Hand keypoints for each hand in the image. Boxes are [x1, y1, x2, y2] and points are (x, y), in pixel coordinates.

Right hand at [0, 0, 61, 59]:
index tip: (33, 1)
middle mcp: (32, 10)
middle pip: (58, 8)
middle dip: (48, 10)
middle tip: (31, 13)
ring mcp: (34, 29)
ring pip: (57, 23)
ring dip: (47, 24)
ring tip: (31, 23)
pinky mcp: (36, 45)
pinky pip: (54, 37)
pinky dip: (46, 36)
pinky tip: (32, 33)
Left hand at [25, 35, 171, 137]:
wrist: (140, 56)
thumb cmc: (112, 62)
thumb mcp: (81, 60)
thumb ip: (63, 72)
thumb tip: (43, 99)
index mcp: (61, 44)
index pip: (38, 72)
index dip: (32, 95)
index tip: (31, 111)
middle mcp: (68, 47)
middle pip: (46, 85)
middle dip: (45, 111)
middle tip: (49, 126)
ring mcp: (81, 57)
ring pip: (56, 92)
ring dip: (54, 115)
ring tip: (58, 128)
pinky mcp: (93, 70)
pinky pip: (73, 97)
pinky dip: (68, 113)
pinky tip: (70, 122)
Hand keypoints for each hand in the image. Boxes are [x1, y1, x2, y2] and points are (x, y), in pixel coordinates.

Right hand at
----------------
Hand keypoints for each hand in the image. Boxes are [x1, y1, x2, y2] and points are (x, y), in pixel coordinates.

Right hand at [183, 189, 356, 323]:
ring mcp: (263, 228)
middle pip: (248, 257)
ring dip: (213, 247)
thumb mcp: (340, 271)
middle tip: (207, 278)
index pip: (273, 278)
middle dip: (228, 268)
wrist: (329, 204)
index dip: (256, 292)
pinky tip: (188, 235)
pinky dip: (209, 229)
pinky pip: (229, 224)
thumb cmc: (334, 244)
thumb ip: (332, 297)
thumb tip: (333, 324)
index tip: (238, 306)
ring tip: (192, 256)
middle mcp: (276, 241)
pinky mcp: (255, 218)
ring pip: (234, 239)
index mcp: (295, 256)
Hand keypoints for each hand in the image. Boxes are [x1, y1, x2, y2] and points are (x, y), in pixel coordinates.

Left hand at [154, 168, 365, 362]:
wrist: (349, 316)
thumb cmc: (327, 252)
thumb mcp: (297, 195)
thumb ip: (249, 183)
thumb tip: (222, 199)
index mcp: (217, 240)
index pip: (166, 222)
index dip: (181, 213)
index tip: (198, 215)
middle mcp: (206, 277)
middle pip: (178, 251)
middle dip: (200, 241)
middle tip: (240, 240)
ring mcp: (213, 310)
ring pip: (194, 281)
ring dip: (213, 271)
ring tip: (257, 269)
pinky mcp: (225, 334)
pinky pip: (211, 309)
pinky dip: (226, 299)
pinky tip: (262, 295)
----------------
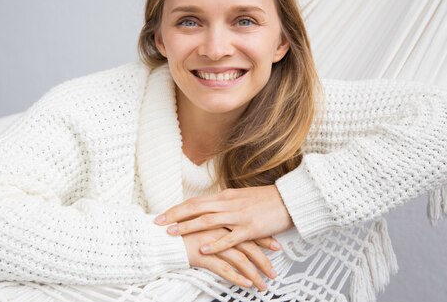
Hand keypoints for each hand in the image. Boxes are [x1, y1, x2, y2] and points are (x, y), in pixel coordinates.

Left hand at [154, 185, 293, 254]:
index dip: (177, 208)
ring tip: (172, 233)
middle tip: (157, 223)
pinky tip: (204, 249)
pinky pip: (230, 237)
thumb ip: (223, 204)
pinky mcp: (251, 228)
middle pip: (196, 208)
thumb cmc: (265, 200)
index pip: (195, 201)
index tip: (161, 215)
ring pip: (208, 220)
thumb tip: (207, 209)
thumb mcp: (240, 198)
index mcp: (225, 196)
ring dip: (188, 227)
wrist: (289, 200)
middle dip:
----------------
When you reach the line holding "ring tip: (192, 256)" in the records above, begin reproducing exactly, stop after the line holding "pinky tip: (262, 295)", and output nothing else.

ring tip: (192, 256)
middle mcp: (276, 241)
pinky mcp: (255, 218)
ring pip: (234, 239)
index mcp: (295, 256)
Hand keypoints for each hand in the image. Boxes are [x1, y1, x2, y2] and points are (x, y), in pixel coordinates.

Left hand at [154, 168, 365, 362]:
wrist: (349, 316)
thumb cmc: (327, 252)
thumb mcp: (297, 195)
thumb ip: (249, 183)
thumb tip: (222, 199)
index mcp: (217, 240)
index pip: (166, 222)
index dip: (181, 213)
index tip: (198, 215)
middle mcp: (206, 277)
middle pip: (178, 251)
middle dip: (200, 241)
middle tip: (240, 240)
ring mcp: (213, 310)
ring pip: (194, 281)
ring dip: (213, 271)
ring tip: (257, 269)
pinky mcp: (225, 334)
pinky pip: (211, 309)
pinky dip: (226, 299)
pinky tip: (262, 295)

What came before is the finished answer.